Earlier this year, I panicked slightly at the thought of helping people prepare to have vivas over video: what strange new situations would people find themselves in? How could I help candidates with this big shift? What could I do, and what would they need to do???

It was a big shift, there were a lot of people suddenly needing to have the viva over Zoom or Meet or Skype – but they weren’t the first. It might have been their expectation to have their viva in a seminar room, but the rare exception of vivas taking place over video were already quite numerous. One question asked on Twitter lead to lots of generous responses that helped many people. Because whatever the expectations there are always exceptions.

Whatever your exceptional situation, however rare, you’re probably not the first. Ask your community, look for support and I’m pretty sure you’ll find what you need.

Aspects Of The Viva

There are lots of elements to the viva:

  • There is what’s presented in your thesis, the pre-requisite to being in the viva at all.
  • There is why you did it in the first place, a subject that often comes up in some form.
  • There is who you are, and to a lesser extent who your examiners are.
  • There is why you are there and what you have planned afterwards perhaps.
  • There is the logistics – how, when, where – and the expectations – the things that tend to happen and influence how people feel about the viva.
  • There is the beginning, middle, end and afterwards.
  • There is the dance between feeling excited and feeling worried.
  • There is the preparation, the support, the help – and then just you and your examiners.
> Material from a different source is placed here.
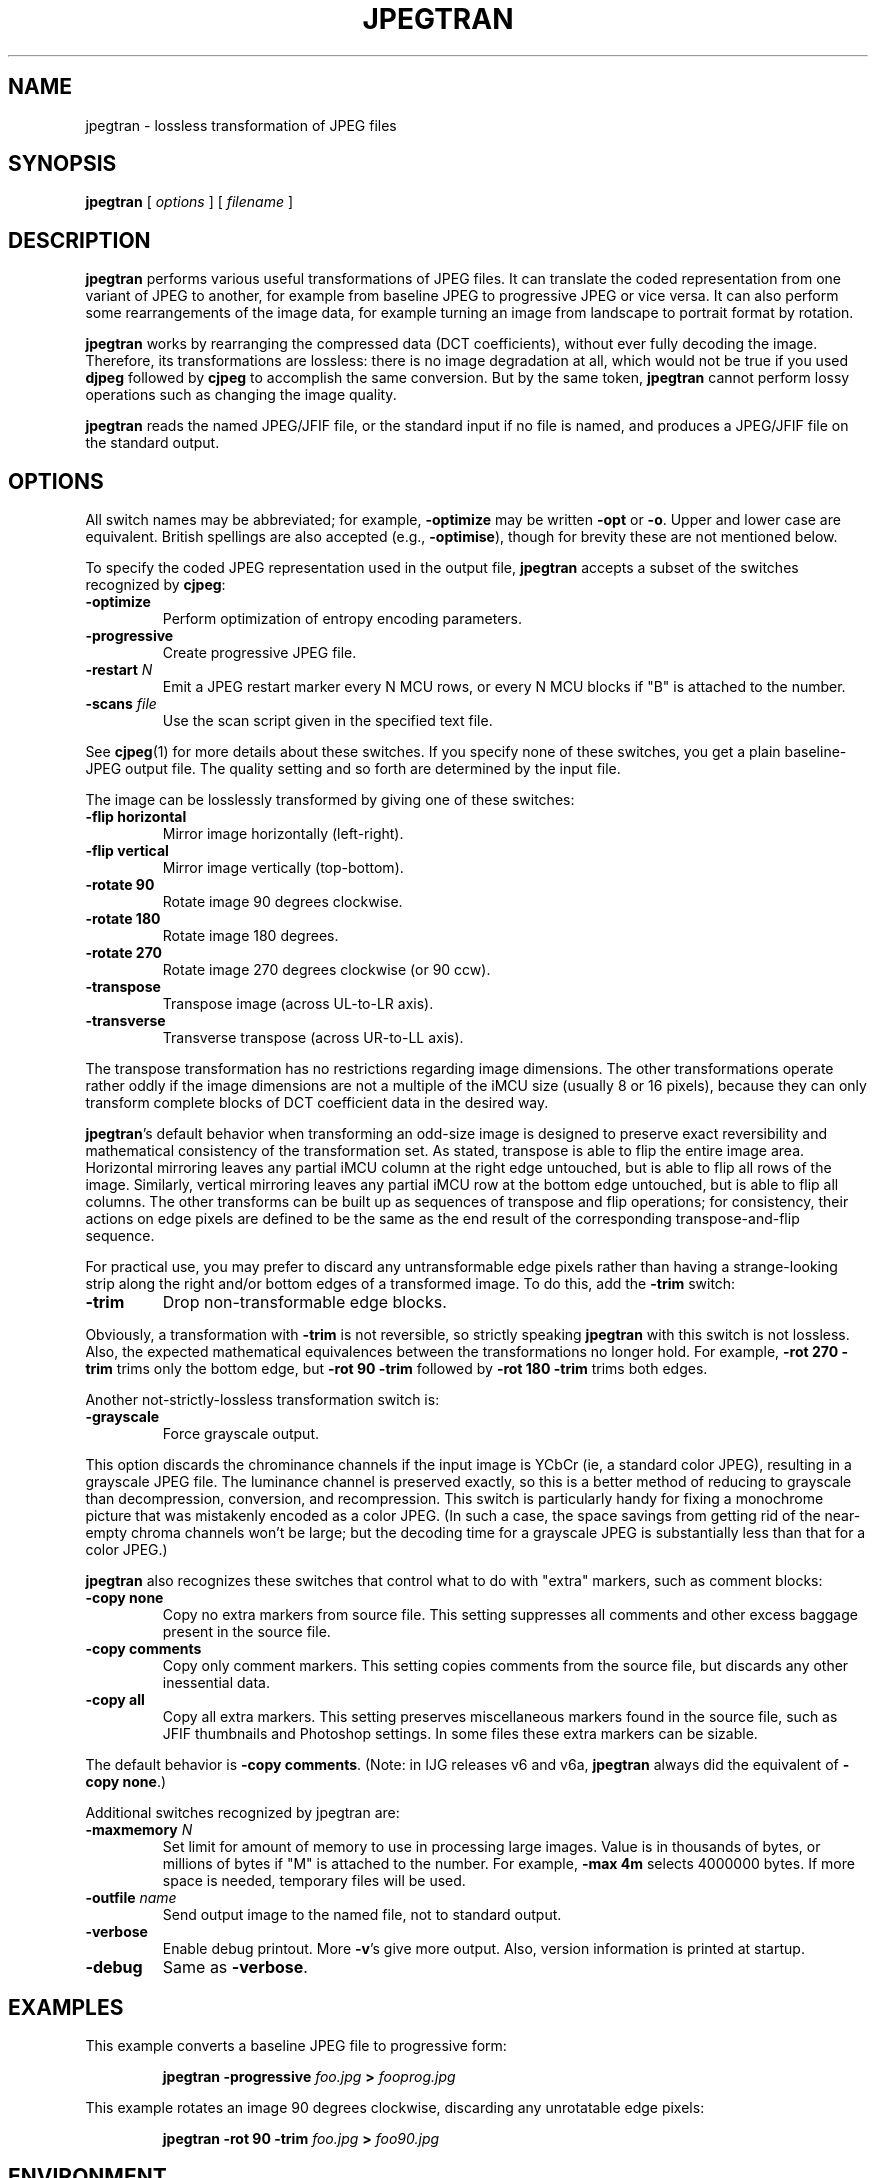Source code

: .TH JPEGTRAN 1 "3 August 1997".SH NAMEjpegtran \- lossless transformation of JPEG files.SH SYNOPSIS.B jpegtran[.I options][.I filename].LP.SH DESCRIPTION.LP.B jpegtranperforms various useful transformations of JPEG files.It can translate the coded representation from one variant of JPEG to another,for example from baseline JPEG to progressive JPEG or vice versa.  It can alsoperform some rearrangements of the image data, for example turning an imagefrom landscape to portrait format by rotation..PP.B jpegtranworks by rearranging the compressed data (DCT coefficients), withoutever fully decoding the image.  Therefore, its transformations are lossless:there is no image degradation at all, which would not be true if you used.B djpegfollowed by.B cjpegto accomplish the same conversion.  But by the same token,.B jpegtrancannot perform lossy operations such as changing the image quality..PP.B jpegtranreads the named JPEG/JFIF file, or the standard input if no file isnamed, and produces a JPEG/JFIF file on the standard output..SH OPTIONSAll switch names may be abbreviated; for example,.B \-optimizemay be written.B \-optor.BR \-o .Upper and lower case are equivalent.British spellings are also accepted (e.g.,.BR \-optimise ),though for brevity these are not mentioned below..PPTo specify the coded JPEG representation used in the output file,.B jpegtranaccepts a subset of the switches recognized by.BR cjpeg :.TP.B \-optimizePerform optimization of entropy encoding parameters..TP.B \-progressiveCreate progressive JPEG file..TP.BI \-restart " N"Emit a JPEG restart marker every N MCU rows, or every N MCU blocks if "B" isattached to the number..TP.BI \-scans " file"Use the scan script given in the specified text file..PPSee.BR cjpeg (1)for more details about these switches.If you specify none of these switches, you get a plain baseline-JPEG outputfile.  The quality setting and so forth are determined by the input file..PPThe image can be losslessly transformed by giving one of these switches:.TP.B \-flip horizontalMirror image horizontally (left-right)..TP.B \-flip verticalMirror image vertically (top-bottom)..TP.B \-rotate 90Rotate image 90 degrees clockwise..TP.B \-rotate 180Rotate image 180 degrees..TP.B \-rotate 270Rotate image 270 degrees clockwise (or 90 ccw)..TP.B \-transposeTranspose image (across UL-to-LR axis)..TP.B \-transverseTransverse transpose (across UR-to-LL axis)..PPThe transpose transformation has no restrictions regarding image dimensions.The other transformations operate rather oddly if the image dimensions are nota multiple of the iMCU size (usually 8 or 16 pixels), because they can onlytransform complete blocks of DCT coefficient data in the desired way..PP.BR jpegtran 'sdefault behavior when transforming an odd-size image is designedto preserve exact reversibility and mathematical consistency of thetransformation set.  As stated, transpose is able to flip the entire imagearea.  Horizontal mirroring leaves any partial iMCU column at the right edgeuntouched, but is able to flip all rows of the image.  Similarly, verticalmirroring leaves any partial iMCU row at the bottom edge untouched, but isable to flip all columns.  The other transforms can be built up as sequencesof transpose and flip operations; for consistency, their actions on edgepixels are defined to be the same as the end result of the correspondingtranspose-and-flip sequence..PPFor practical use, you may prefer to discard any untransformable edge pixelsrather than having a strange-looking strip along the right and/or bottom edgesof a transformed image.  To do this, add the.B \-trimswitch:.TP.B \-trimDrop non-transformable edge blocks..PPObviously, a transformation with.B \-trimis not reversible, so strictly speaking.B jpegtranwith this switch is not lossless.  Also, the expected mathematicalequivalences between the transformations no longer hold.  For example,.B \-rot 270 -trimtrims only the bottom edge, but.B \-rot 90 -trimfollowed by.B \-rot 180 -trimtrims both edges..PPAnother not-strictly-lossless transformation switch is:.TP.B \-grayscaleForce grayscale output..PPThis option discards the chrominance channels if the input image is YCbCr(ie, a standard color JPEG), resulting in a grayscale JPEG file.  Theluminance channel is preserved exactly, so this is a better method of reducingto grayscale than decompression, conversion, and recompression.  This switchis particularly handy for fixing a monochrome picture that was mistakenlyencoded as a color JPEG.  (In such a case, the space savings from getting ridof the near-empty chroma channels won't be large; but the decoding time fora grayscale JPEG is substantially less than that for a color JPEG.).PP.B jpegtranalso recognizes these switches that control what to do with "extra" markers,such as comment blocks:.TP.B \-copy noneCopy no extra markers from source file.  This setting suppresses allcomments and other excess baggage present in the source file..TP.B \-copy commentsCopy only comment markers.  This setting copies comments from the source file,but discards any other inessential data..TP.B \-copy allCopy all extra markers.  This setting preserves miscellaneous markersfound in the source file, such as JFIF thumbnails and Photoshop settings.In some files these extra markers can be sizable..PPThe default behavior is.BR "\-copy comments" .(Note: in IJG releases v6 and v6a,.B jpegtranalways did the equivalent of.BR "\-copy none" .).PPAdditional switches recognized by jpegtran are:.TP.BI \-maxmemory " N"Set limit for amount of memory to use in processing large images.  Value isin thousands of bytes, or millions of bytes if "M" is attached to thenumber.  For example,.B \-max 4mselects 4000000 bytes.  If more space is needed, temporary files will be used..TP.BI \-outfile " name"Send output image to the named file, not to standard output..TP.B \-verboseEnable debug printout.  More.BR \-v 'sgive more output.  Also, version information is printed at startup..TP.B \-debugSame as.BR \-verbose ..SH EXAMPLES.LPThis example converts a baseline JPEG file to progressive form:.IP.B jpegtran \-progressive.I foo.jpg.B >.I fooprog.jpg.PPThis example rotates an image 90 degrees clockwise, discarding anyunrotatable edge pixels:.IP.B jpegtran \-rot 90 -trim.I foo.jpg.B >.I foo90.jpg.SH ENVIRONMENT.TP.B JPEGMEMIf this environment variable is set, its value is the default memory limit.The value is specified as described for the.B \-maxmemoryswitch..B JPEGMEMoverrides the default value specified when the program was compiled, anditself is overridden by an explicit.BR \-maxmemory ..SH SEE ALSO.BR cjpeg (1),.BR djpeg (1),.BR rdjpgcom (1),.BR wrjpgcom (1).brWallace, Gregory K.  "The JPEG Still Picture Compression Standard",Communications of the ACM, April 1991 (vol. 34, no. 4), pp. 30-44..SH AUTHORIndependent JPEG Group.SH BUGSArithmetic coding is not supported for legal reasons..PPThe transform options can't transform odd-size images perfectly.  Use.B \-trimif you don't like the results without it..PPThe entire image is read into memory and then written out again, even incases where this isn't really necessary.  Expect swapping on large images,especially when using the more complex transform options.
There’s a lot to the viva. Focussing only on one element means you will miss something important in all the other aspects. But trying to focus on everything means you’ll also probably miss something.

Another aspect worth mentioning: they almost always result in success for the candidate. Whatever else you need to explore or reflect on for yourself, remember the most likely outcome for all your work.


If most vivas result in success, why would yours be any different?

If most candidates can get ready with only a little work, relative to the rest of their PhDs, what’s different for you?

If most people have a viva that’s two to three hours long, does it matter if yours is longer or shorter?

If most theses need correcting in some way, what’s the problem with you doing yours?


If you have a real response to any of these sort-of-rhetorical questions, then in most cases you’ll have to do something. You might have to work more, or get more help than most, or ask for support, or get clarification about how your viva can be made fair.

But for some candidates, you might simply have to think about what’s really going on for you. Think about what might be skewing your point of view, and explore what you could do to change your perspective.

Hold on to this: most vivas, the overwhelming majority, result in success.


In the UK, wanting to be a PhD means needing to have a viva.

A lot could be done to help postgraduate researchers be prepared for the viva – even from the early stages of the PhD – if we helped people see that the viva is just another part of the process, like a literature review or an annual report or even a meeting with a supervisor. It’s just something that needs to happen.

And like lit reviews, reports and meetings, vivas are different for individuals too.

Unique, in fact.

There can be expectations and norms, but always differences. There’s lots and lots of general advice for PhDs based on useful structures that broadly apply – for writing, doing research, being a researcher – and then every PGR has to make sense of those for them, their research, their PhD.

You need all those things to be a PhD. You need your viva too. If you feel resistance towards it, for any reason, then you have to be responsible for working past it. What steps could you take to steer your perception towards the viva?

How can you see it not as some terrible thing, not perhaps even as the final milestone, but just one more necessary part of the process of becoming a PhD?